Nouvelle mission onusienne en Haïti : solution ou énième illusion ?
Depuis des décennies, Haïti a vu défiler des missions des Nations Unies, chacune promettant d’apporter la paix et la stabilité. Pourtant, la réalité sur le terrain reste marquée par des violences accrues, une insécurité galopante et une prolifération des gangs armés, souvent exacerbée par les propres lacunes des missions précédentes. Aujourd’hui, l’appel à une mission de maintien de la paix onusienne est réitéré. Mais dans quel but réel, et avec quels résultats escomptés ?
Les Haïtiens gardent en mémoire les dérives des casques bleus, dont l’introduction du choléra en 2010 reste un traumatisme majeur, responsable de milliers de vies perdues. Cette épidémie, en plus des abus de droits humains commis par certains soldats de la paix, a laissé une profonde amertume et un sentiment de trahison.
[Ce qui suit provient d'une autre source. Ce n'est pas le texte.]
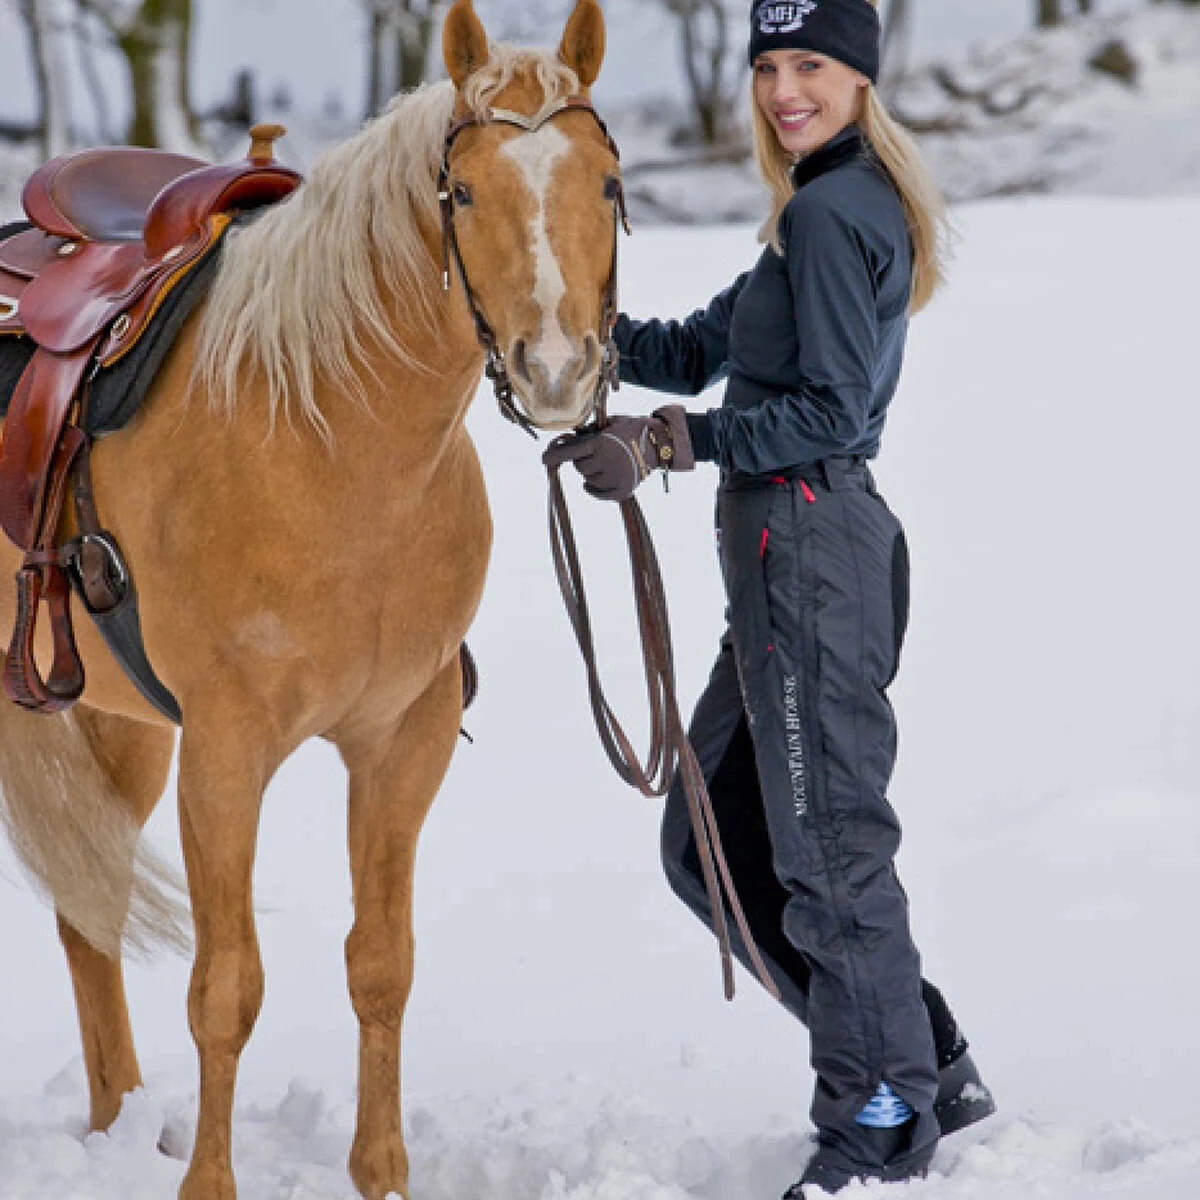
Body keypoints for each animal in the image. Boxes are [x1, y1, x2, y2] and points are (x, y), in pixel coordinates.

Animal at [0, 1, 622, 1196]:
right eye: (462, 193)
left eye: (609, 183)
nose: (557, 369)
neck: (330, 443)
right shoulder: (226, 752)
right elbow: (225, 988)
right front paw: (208, 1184)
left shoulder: (400, 737)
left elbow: (381, 965)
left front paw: (380, 1173)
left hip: (114, 722)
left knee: (88, 915)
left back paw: (117, 1124)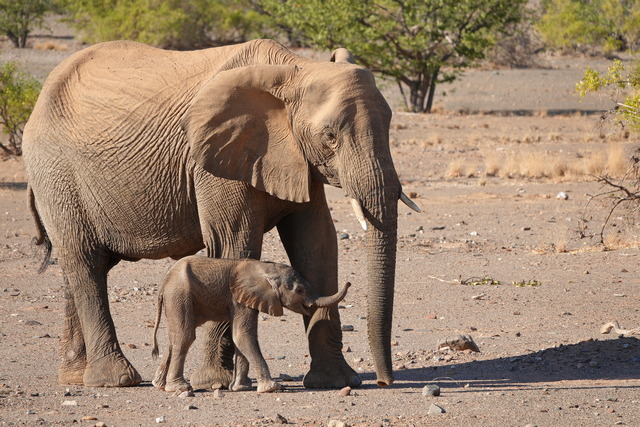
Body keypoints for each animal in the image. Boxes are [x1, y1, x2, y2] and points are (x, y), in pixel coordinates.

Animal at [151, 256, 350, 393]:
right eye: (299, 290)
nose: (348, 282)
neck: (265, 268)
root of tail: (164, 283)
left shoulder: (247, 299)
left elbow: (241, 336)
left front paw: (240, 388)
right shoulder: (240, 298)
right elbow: (242, 335)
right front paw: (271, 387)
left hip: (176, 297)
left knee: (174, 338)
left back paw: (159, 385)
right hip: (179, 294)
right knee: (185, 336)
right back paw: (180, 388)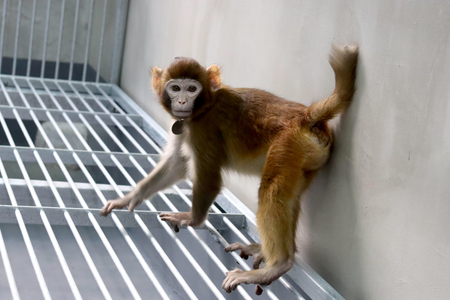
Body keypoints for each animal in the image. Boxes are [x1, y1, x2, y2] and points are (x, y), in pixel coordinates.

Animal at [101, 44, 358, 296]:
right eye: (175, 88)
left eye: (191, 88)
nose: (182, 102)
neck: (206, 106)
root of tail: (306, 116)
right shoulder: (186, 126)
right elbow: (176, 164)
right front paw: (129, 198)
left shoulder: (204, 128)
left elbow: (209, 178)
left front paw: (192, 219)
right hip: (305, 157)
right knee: (288, 197)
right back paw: (268, 251)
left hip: (288, 144)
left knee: (272, 192)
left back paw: (277, 264)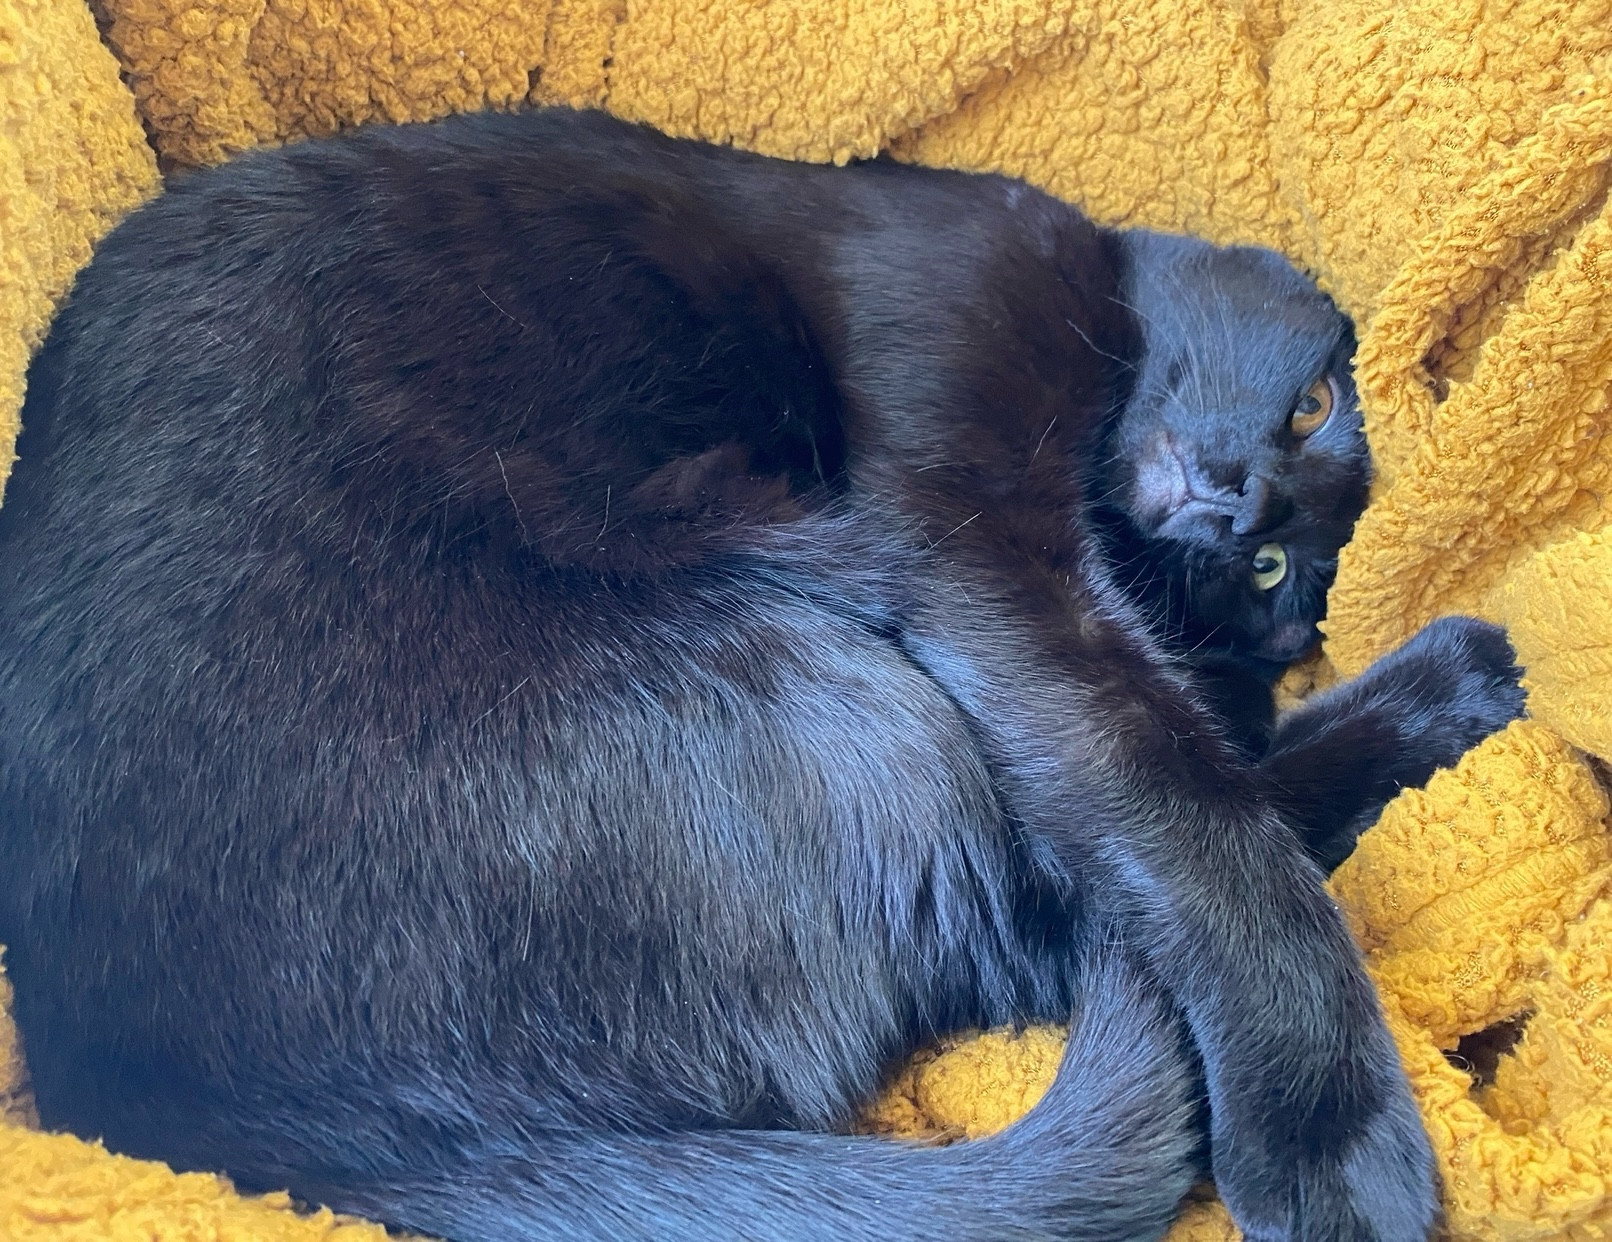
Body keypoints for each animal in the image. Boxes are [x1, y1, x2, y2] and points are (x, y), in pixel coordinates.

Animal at [0, 108, 1521, 1238]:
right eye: (1318, 401)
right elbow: (1183, 800)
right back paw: (1457, 678)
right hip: (844, 695)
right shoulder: (974, 539)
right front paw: (1338, 1140)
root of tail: (183, 1114)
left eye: (1273, 569)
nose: (1238, 500)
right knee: (1045, 912)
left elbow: (1181, 777)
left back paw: (1458, 686)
Pourquoi penser qu’une nouvelle mission de l’ONU serait différente ? Peut-elle vraiment corriger les torts du passé et instaurer une paix durable ?
Les actions de la communauté internationale semblent accentuer les contradictions et les frustrations. Malgré les pressions pour une mission élargie, la Russie et la Chine se sont opposées à une transformation de la force multinationale en mission onusienne, refusant de légitimer une intervention qu’elles considèrent inefficace, sinon contre-productive. Et même pour les pays favorables à l’intervention, les ressources et les effectifs promis tardent à se concrétiser, comme l’a souligné la ministre des Affaires étrangères Dominique Dupuy, qui a récemment déclaré que seulement 1 000 hommes sur les 2 500 initialement annoncés seraient réellement déployés.
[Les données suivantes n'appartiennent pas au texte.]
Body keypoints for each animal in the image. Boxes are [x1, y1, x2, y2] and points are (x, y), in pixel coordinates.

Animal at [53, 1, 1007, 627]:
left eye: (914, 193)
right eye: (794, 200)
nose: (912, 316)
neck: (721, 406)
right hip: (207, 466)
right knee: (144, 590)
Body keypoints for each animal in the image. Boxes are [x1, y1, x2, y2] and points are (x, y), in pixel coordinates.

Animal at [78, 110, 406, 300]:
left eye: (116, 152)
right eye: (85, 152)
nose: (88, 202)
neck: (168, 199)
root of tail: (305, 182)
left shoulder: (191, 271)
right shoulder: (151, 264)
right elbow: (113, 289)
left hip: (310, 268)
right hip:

Pendant ce temps, la violence des gangs se poursuit, exacerbée par des années de laisser-aller qui ont permis leur enracinement profond dans la société. Le soutien logistique, comme les blindés et équipements fournis à la Police nationale d’Haïti (PNH), semble inefficace face à des groupes de plus en plus sophistiqués. Loin de dissuader les criminels, ce renforcement a montré ses limites, puisque la violence n’a fait qu’augmenter malgré les moyens déployés.
Les contributions financières massives des États-Unis, du Canada, et d’autres membres de la communauté internationale, frôlant le milliard de dollars pour des programmes de sécurité, semblent s’évaporer sans impact notable. Au cœur de ce paradoxe, le rapport des Nations Unies du 15 octobre dernier dresse un tableau accablant, illustrant que l’insécurité atteint un niveau jamais vu, même en présence de forces internationales.
Alors que la pression monte pour un retour des Nations Unies, une réflexion plus large est nécessaire sur les échecs des interventions passées et la place réelle de la communauté internationale dans la résolution de la crise haïtienne. Comme le rappelait le Secrétaire général António Guterres, sans solution politique, le déploiement de forces de police ne résoudra pas le problème. Les enjeux d’Haïti sont autant politiques que sécuritaires, et une paix durable ne pourra être atteinte qu’en redonnant au peuple haïtien le pouvoir de décider de son avenir.
Il est donc légitime de questionner : une nouvelle mission onusienne est-elle vraiment la solution, ou est-ce encore une illusion pour éviter les responsabilités profondes de la communauté internationale et des élites locales ? Pour les Haïtiens, l’histoire et les traumatismes passés ne plaident pas en faveur d’une intervention internationale de plus. Il est temps de remettre en question ce modèle d’intervention et de chercher des solutions qui respectent enfin la souveraineté d’Haïti et répondent réellement aux aspirations de son peuple.